Since you seem to have a clear idea of how the code should look like, could you share the actual lines of code with us by suggesting changes in this PR?
I'm sorry that my comment was negatively perceived.
About me as single user, I'm the one that suggested this improvement based on real needs, I may not represent all the users of the world, but I represent one that is better than zero. From my point of view, it could be difficult to use it the way it is proposed, because behavior is not fully predictable (see _maybe_use_feature_id
, and feature_id
overriding possible property with the same name). There's also no possibility to read the id
without using it as index.
About the second point, I didn't say there's a bug or that the code misbehaves. I just said that what the function tries to do will be difficult to explain to users, e.g. when the id is used as index and when not. I also said code is convoluted, a subjective comment you can of course happily ignore as long as the code does what is supposed to do properly.
Anyway, I share your frustration if people criticize and do nothing, therefore I'll prepare an independent pull request or contribute to this.

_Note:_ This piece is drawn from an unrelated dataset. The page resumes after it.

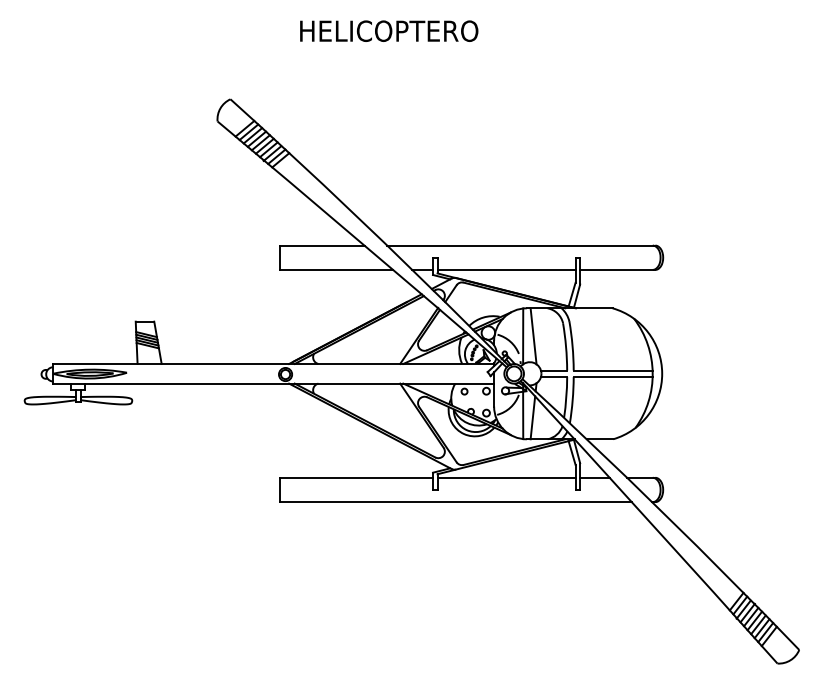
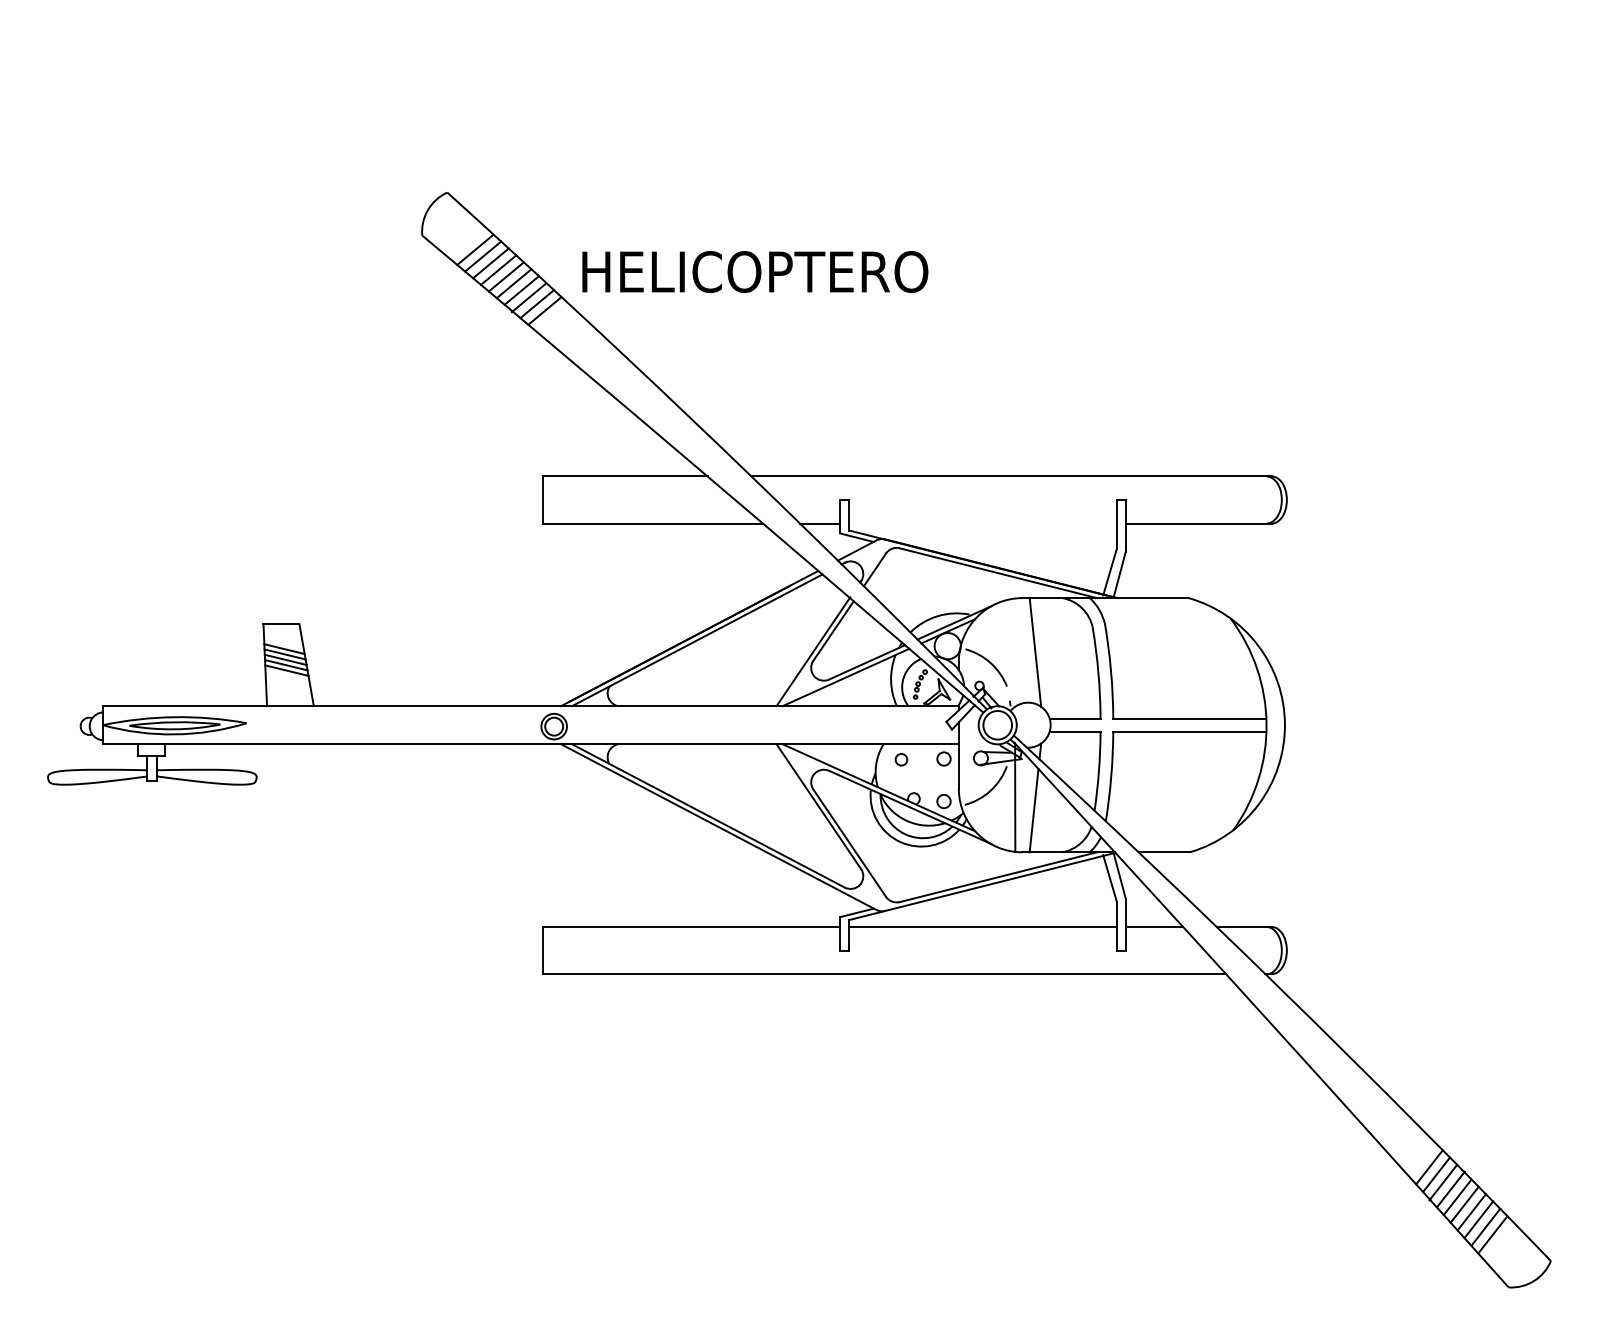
text: (389, 30) -> (755, 270), moved
line: (506, 269) -> (982, 522), removed
line: (523, 336) -> (1015, 652), removed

I may need some time, though, as I don't have a development environment ready for that.
Thanks @ragazzojp for your feedback. A discussion is often appropriate, but it is always useful to write some code or a MRE to convey efficiently the message, hence my call to action.
There's also no possibility to read the id without using it as index.
Actually there is such a possibility (also before my very last commit).
see feature_id overriding possible property with the same name
This is a good catch, I have changed the code to avoid this potential problem.
I don't see how the code is complicated: apart for the part that deals with issuing warnings, this commits adds very few lines to geopandas/geodataframe.py
. Anyway, the most important part is to cover these new functionalities with tests, which I have done only partially so far.
I am still following the logic that I explained here, but at this stage I'll wait for some feedback from the geopandas members to see what they think.